I snort. “And who have you used your so-called precognitive relationship skills on?”
He pauses outside the door to Gibson. “Holly and her husband, Jay. And I just know Uncle Bob has a thing for Mark.”
“Get out! Dr. Salter is gay?”
“Yeah.”
“I’m cool with it; I just had no idea. No one at school knows that.”
“My parents know.” Jesse’s body deflates as he leans against the store’s brick wall. “They reacted badly when they found out. My dad hasn’t spoken to Uncle Bob in almost five years.”

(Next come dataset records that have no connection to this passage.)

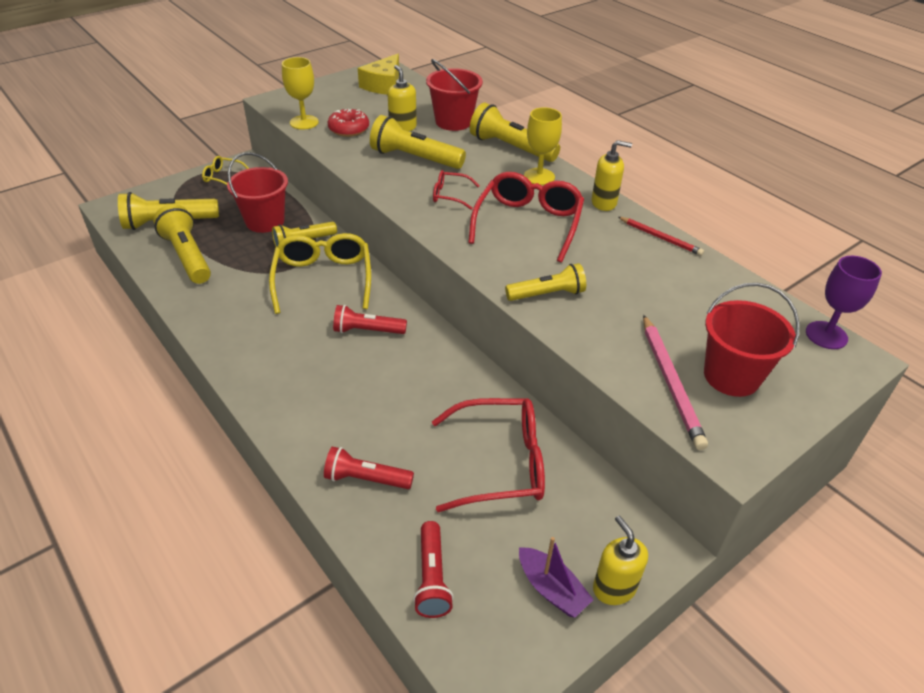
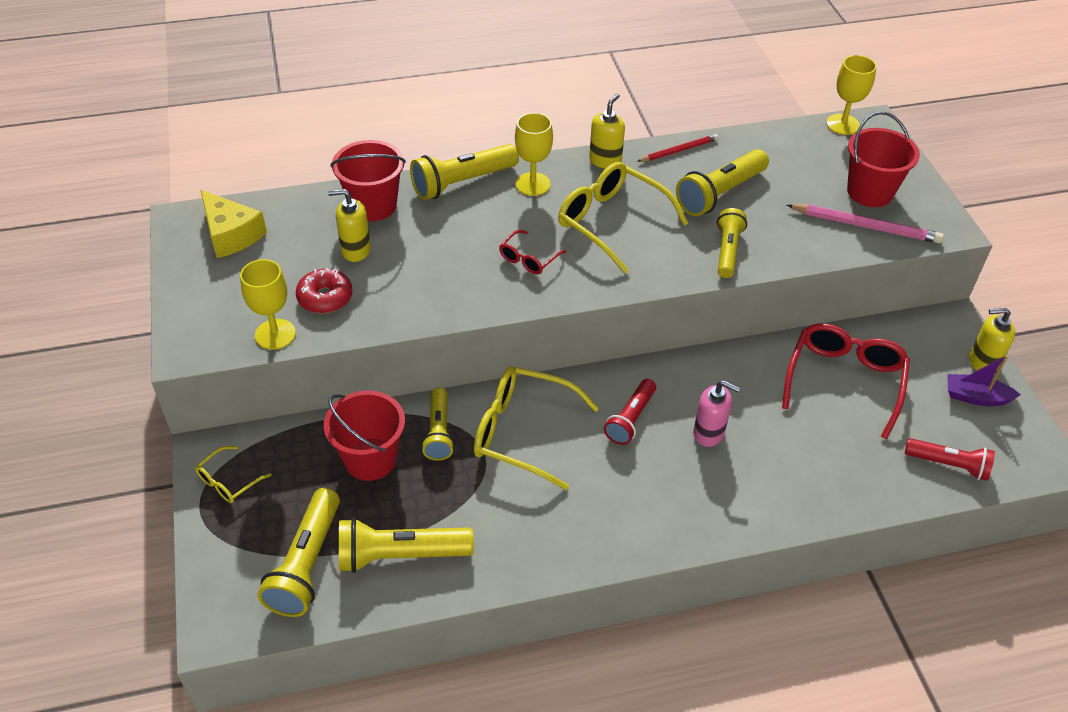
camera: 65 degrees left, 5 degrees up
red flashlight [324,446,414,489] -> none
yellow flashlight [370,115,466,169] -> yellow flashlight moved to [676,149,769,216]
red glasses [468,172,584,263] -> yellow glasses [558,162,689,274]
purple boat [519,537,594,618] -> purple boat turned 150 degrees counterclockwise [947,355,1020,406]
purple goblet [806,256,882,349] -> yellow goblet [826,55,877,135]
none -> pink soap dispenser [693,380,740,447]

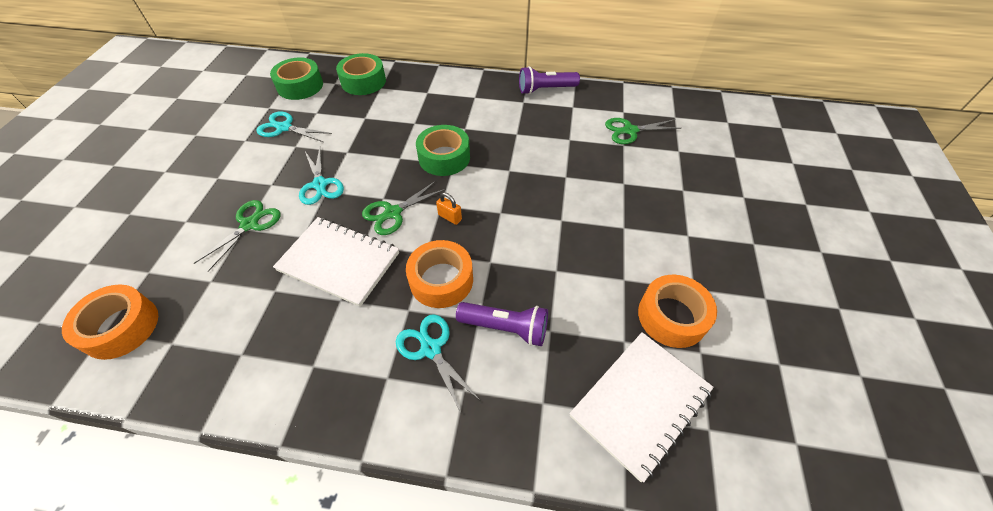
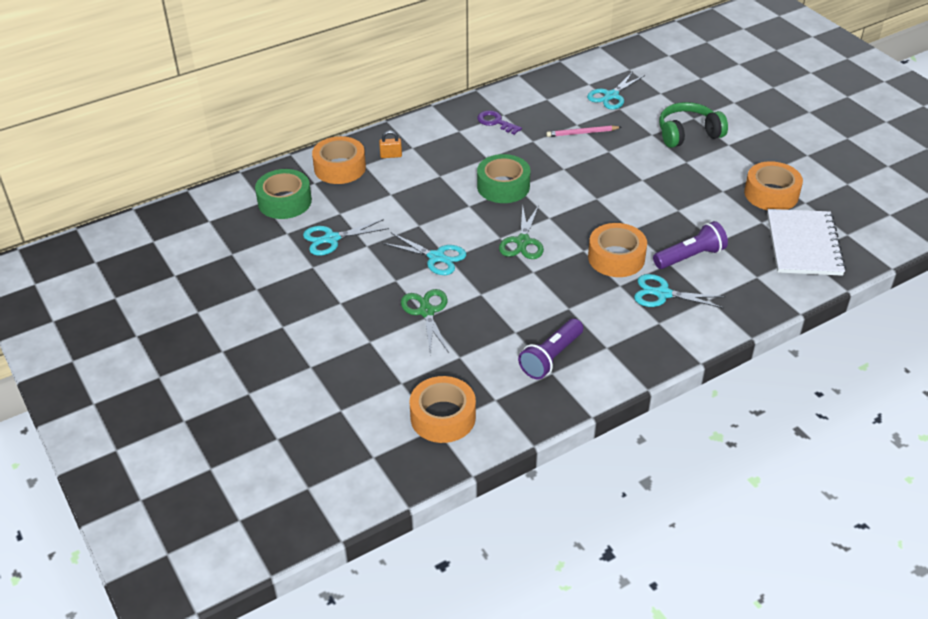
camera: 40 degrees left, 10 degrees down
white notebook [273,217,399,307] -> none
green tape [336,53,386,95] -> orange tape [312,136,366,184]
orange padlock [436,192,462,225] -> orange padlock moved to [379,130,402,158]
purple flashlight [519,66,580,95] -> purple flashlight moved to [518,318,583,379]
green scissors [605,118,682,144] -> turquoise scissors [587,71,645,110]
none -> purple key [477,110,522,135]
none -> pink pencil [546,125,621,137]
none -> green headphones [659,102,728,148]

Poor Jesse. And poor Dr. Salter.
But jeez—if anyone at school finds out that Dr. Salter is gay, I bet some closed-minded parents would storm the school carrying torches like in some kind of medieval crusade. I hate that about our town, that a lot of people are so closed-minded.
“My parents and grandparents stopped talking to him when they found out,” Jesse says. “And I told my grandparents I wasn’t coming back for Christmas or Thanksgiving until they let Uncle Bob come, and well, I haven’t been over there in years.”
“Wow,” I say, shaking my head.
“It hasn’t been the same since Pa died anyway.”
“Good for you standing up to your grandparents like that. But it must be hard not being part of their lives.”
Jesse nods. “It’s complicated.”
If his parents are this judgmental, I have no idea why he values their opinion so much. He must really love them if he’s willing to retire from the music business so he can rebuild their relationship. But then again, I stuck with The Fringe for a whole year, even when I didn’t want to play metal. I just wanted to belong, to be a part of something.
“Jesse,” I whisper. “How will I find another band? What if I can’t find people who want to play the same music as me? Should I just settle and play whatever?”